Thank you very much Doc man I am really gratefull.
This will be really helpfull and I am gonna try to see if I can use such a system to my needs or maybe adapt it in the way I want. However, What i meant by the quantity declared was the quantity declared on the Supplier delivery note; you see we are receiving castings in large amounts and each purchase order is delivered in several deliveries. At each delivery we got the quantity we put in stock (quantity rejected), a quantity that we can't accept in stock because of poor quality (quantity rejected) and the quantity that the supplier counted (Quantity declared).
Rejects are sent back and quantity declared is tightened up with accounts.
I could simply put the the quantity declared in the transaction table but as it has been mentioned in many discussion and once again in the above post: Item transaction should be rigorously recorded. That's the reason I thought of including
Quantity declared.
For now I am gonna look a bit more in depht on the Doc man last proposition for the calculation of stock.
 
What i meant by the quantity declared was the quantity declared on the Supplier delivery note

By itself, this could be either a meaningless entry or a redundant number. See next comments to understand why. And notice COULD - not IS.

quantity that we can't accept in stock because of poor quality

This amount rejected for quality defects, plus the above quoted quantity TOGETHER can become the Stock Add plus Stock Shrinkage elements such as I described. If you have declared, accepted, and rejected (your terms), ONE of those three is redundant for INVENTORY purposes - though not necessarily for billing purposes. But maybe even then... The reason is that mathematically, if I got your comments figured out,

Declared = accepted + rejected

i.e. One of these three is NOT an independent quantity. You never store dependent quantities if you can re-compute them via simple query.

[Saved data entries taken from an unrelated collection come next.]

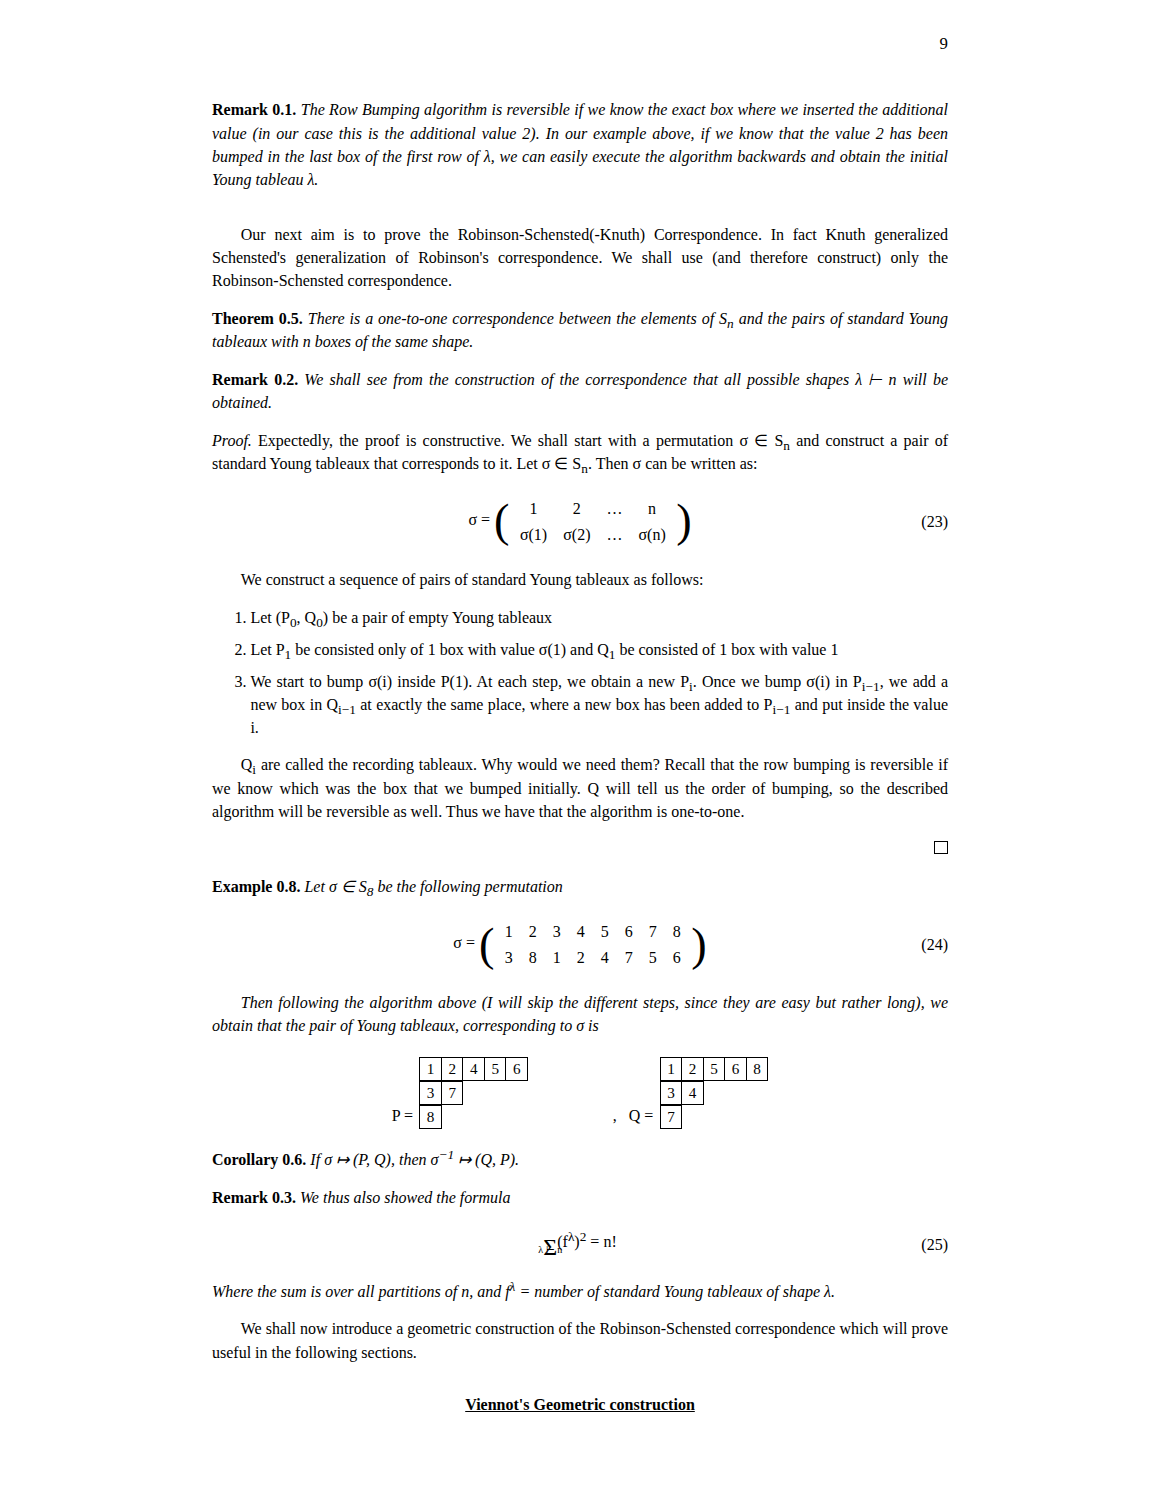9
Remark 0.1. The Row Bumping algorithm is reversible if we know the exact box where we inserted the additional value (in our case this is the additional value 2). In our example above, if we know that the value 2 has been bumped in the last box of the first row of λ, we can easily execute the algorithm backwards and obtain the initial Young tableau λ.
Our next aim is to prove the Robinson-Schensted(-Knuth) Correspondence. In fact Knuth generalized Schensted's generalization of Robinson's correspondence. We shall use (and therefore construct) only the Robinson-Schensted correspondence.
Theorem 0.5. There is a one-to-one correspondence between the elements of Sn and the pairs of standard Young tableaux with n boxes of the same shape.
Remark 0.2. We shall see from the construction of the correspondence that all possible shapes λ ⊢ n will be obtained.
Proof. Expectedly, the proof is constructive. We shall start with a permutation σ ∈ Sn and construct a pair of standard Young tableaux that corresponds to it. Let σ ∈ Sn. Then σ can be written as:
σ = (
| 1 | 2 | … | n |
| σ(1) | σ(2) | … | σ(n) |
)
(23)
We construct a sequence of pairs of standard Young tableaux as follows:
Let (P0, Q0) be a pair of empty Young tableaux
Let P1 be consisted only of 1 box with value σ(1) and Q1 be consisted of 1 box with value 1
We start to bump σ(i) inside P(1). At each step, we obtain a new Pi. Once we bump σ(i) in Pi−1, we add a new box in Qi−1 at exactly the same place, where a new box has been added to Pi−1 and put inside the value i.
Qi are called the recording tableaux. Why would we need them? Recall that the row bumping is reversible if we know which was the box that we bumped initially. Q will tell us the order of bumping, so the described algorithm will be reversible as well. Thus we have that the algorithm is one-to-one.
Example 0.8. Let σ ∈ S8 be the following permutation
σ = (
| 1 | 2 | 3 | 4 | 5 | 6 | 7 | 8 |
| 3 | 8 | 1 | 2 | 4 | 7 | 5 | 6 |
)
(24)
Then following the algorithm above (I will skip the different steps, since they are easy but rather long), we obtain that the pair of Young tableaux, corresponding to σ is
P =
| 1 | 2 | 4 | 5 | 6 |
| 3 | 7 |
| 8 |
, Q =
| 1 | 2 | 5 | 6 | 8 |
| 3 | 4 |
| 7 |
Corollary 0.6. If σ ↦ (P, Q), then σ−1 ↦ (Q, P).
Remark 0.3. We thus also showed the formula
Σλ ⊢ n(fλ)2 = n!
(25)
Where the sum is over all partitions of n, and fλ = number of standard Young tableaux of shape λ.
We shall now introduce a geometric construction of the Robinson-Schensted correspondence which will prove useful in the following sections.
Viennot's Geometric construction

Now, at this point, you have the number of X in the box (declared) and your quality control folks determine the proportion of accepted vs. rejected. For billing issues vs. your supplier, you of course want to know the reject rate. It is your call as to whether you enter your "declared" as a Stock Add and immediately enter your "rejected" as a Stock Adjust Down. Or whether you track the rejects separately in another table and only store the "accepted" items in the main inventory table. Without knowing a LOT more (including more than I care to know) about your DB, I don't know which is right for you.

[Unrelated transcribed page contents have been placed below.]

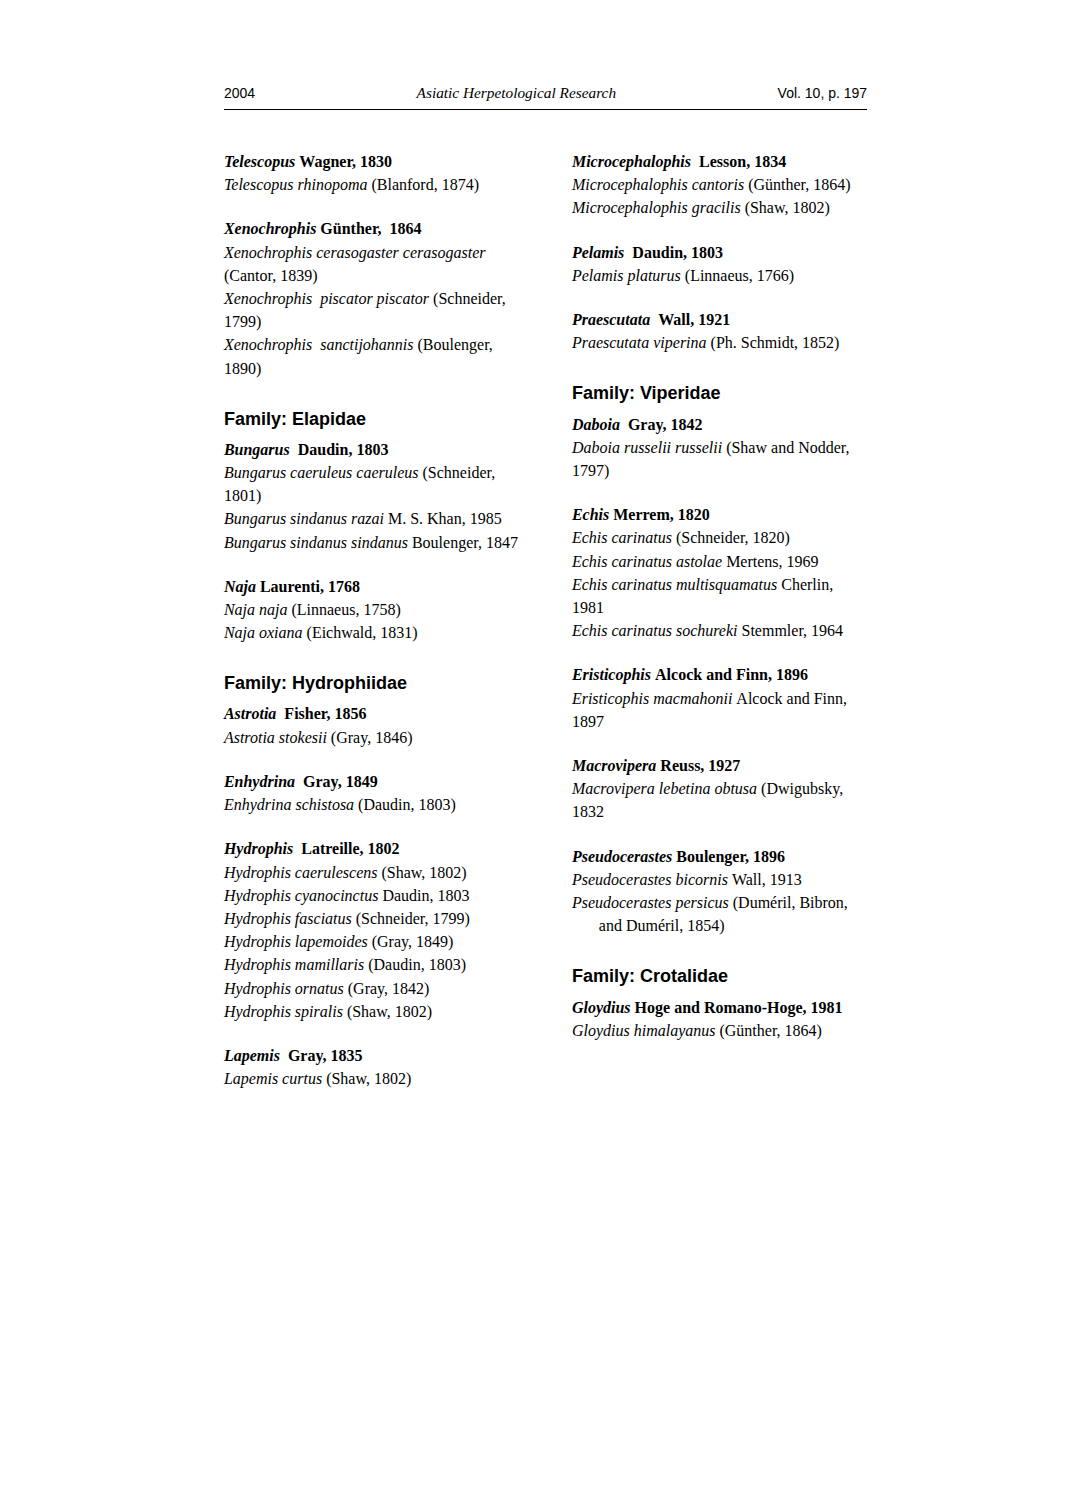2004 Asiatic Herpetological Research Vol. 10, p. 197
Telescopus Wagner, 1830
Telescopus rhinopoma (Blanford, 1874)
Xenochrophis Günther, 1864
Xenochrophis cerasogaster cerasogaster (Cantor, 1839)
Xenochrophis piscator piscator (Schneider, 1799)
Xenochrophis sanctijohannis (Boulenger, 1890)
Family: Elapidae
Bungarus Daudin, 1803
Bungarus caeruleus caeruleus (Schneider, 1801)
Bungarus sindanus razai M. S. Khan, 1985
Bungarus sindanus sindanus Boulenger, 1847
Naja Laurenti, 1768
Naja naja (Linnaeus, 1758)
Naja oxiana (Eichwald, 1831)
Family: Hydrophiidae
Astrotia Fisher, 1856
Astrotia stokesii (Gray, 1846)
Enhydrina Gray, 1849
Enhydrina schistosa (Daudin, 1803)
Hydrophis Latreille, 1802
Hydrophis caerulescens (Shaw, 1802)
Hydrophis cyanocinctus Daudin, 1803
Hydrophis fasciatus (Schneider, 1799)
Hydrophis lapemoides (Gray, 1849)
Hydrophis mamillaris (Daudin, 1803)
Hydrophis ornatus (Gray, 1842)
Hydrophis spiralis (Shaw, 1802)
Lapemis Gray, 1835
Lapemis curtus (Shaw, 1802)
Microcephalophis Lesson, 1834
Microcephalophis cantoris (Günther, 1864)
Microcephalophis gracilis (Shaw, 1802)
Pelamis Daudin, 1803
Pelamis platurus (Linnaeus, 1766)
Praescutata Wall, 1921
Praescutata viperina (Ph. Schmidt, 1852)
Family: Viperidae
Daboia Gray, 1842
Daboia russelii russelii (Shaw and Nodder, 1797)
Echis Merrem, 1820
Echis carinatus (Schneider, 1820)
Echis carinatus astolae Mertens, 1969
Echis carinatus multisquamatus Cherlin, 1981
Echis carinatus sochureki Stemmler, 1964
Eristicophis Alcock and Finn, 1896
Eristicophis macmahonii Alcock and Finn, 1897
Macrovipera Reuss, 1927
Macrovipera lebetina obtusa (Dwigubsky, 1832
Pseudocerastes Boulenger, 1896
Pseudocerastes bicornis Wall, 1913
Pseudocerastes persicus (Duméril, Bibron, and Duméril, 1854)
Family: Crotalidae
Gloydius Hoge and Romano-Hoge, 1981
Gloydius himalayanus (Günther, 1864)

If you stored your "declared" and "rejected" as TWO transactions (with opposite effective signs), what is left is automagically the amount you have called "accepted" because of that dependent mathematical relationship. If the transactions contain enough information to tie them back to an original purchase order, that gives you enough to do your tracking for long-term quality control purposes. In other words, store one less transaction amount. You would, in the long run, save approximately 33% of the space required to track incoming shipments by eliminating those things bound by a mathematical dependency relation.

Now, the advice ...

Item transaction should be rigorously recorded

absolutely IS good advice - but rigorous recording does not mean "tracking superfluous data that could be regenerated via query" - it DOES mean tracking ENOUGH data to be able to recreate all the numbers based on any mathematical relationships such as I demonstrated above.

It is a lot to think about, but the result can become a good thing.

Also, side note: It is too late to edit my previous post, so make note of the following...

Query #1A - a summation query grouped by item number for all transactions earlier than the archiving date so you can get the "inventory of X at archiving date"

That should be "earlier than or equal to" the archiving date because all of the other queries allowed "equal to" as well.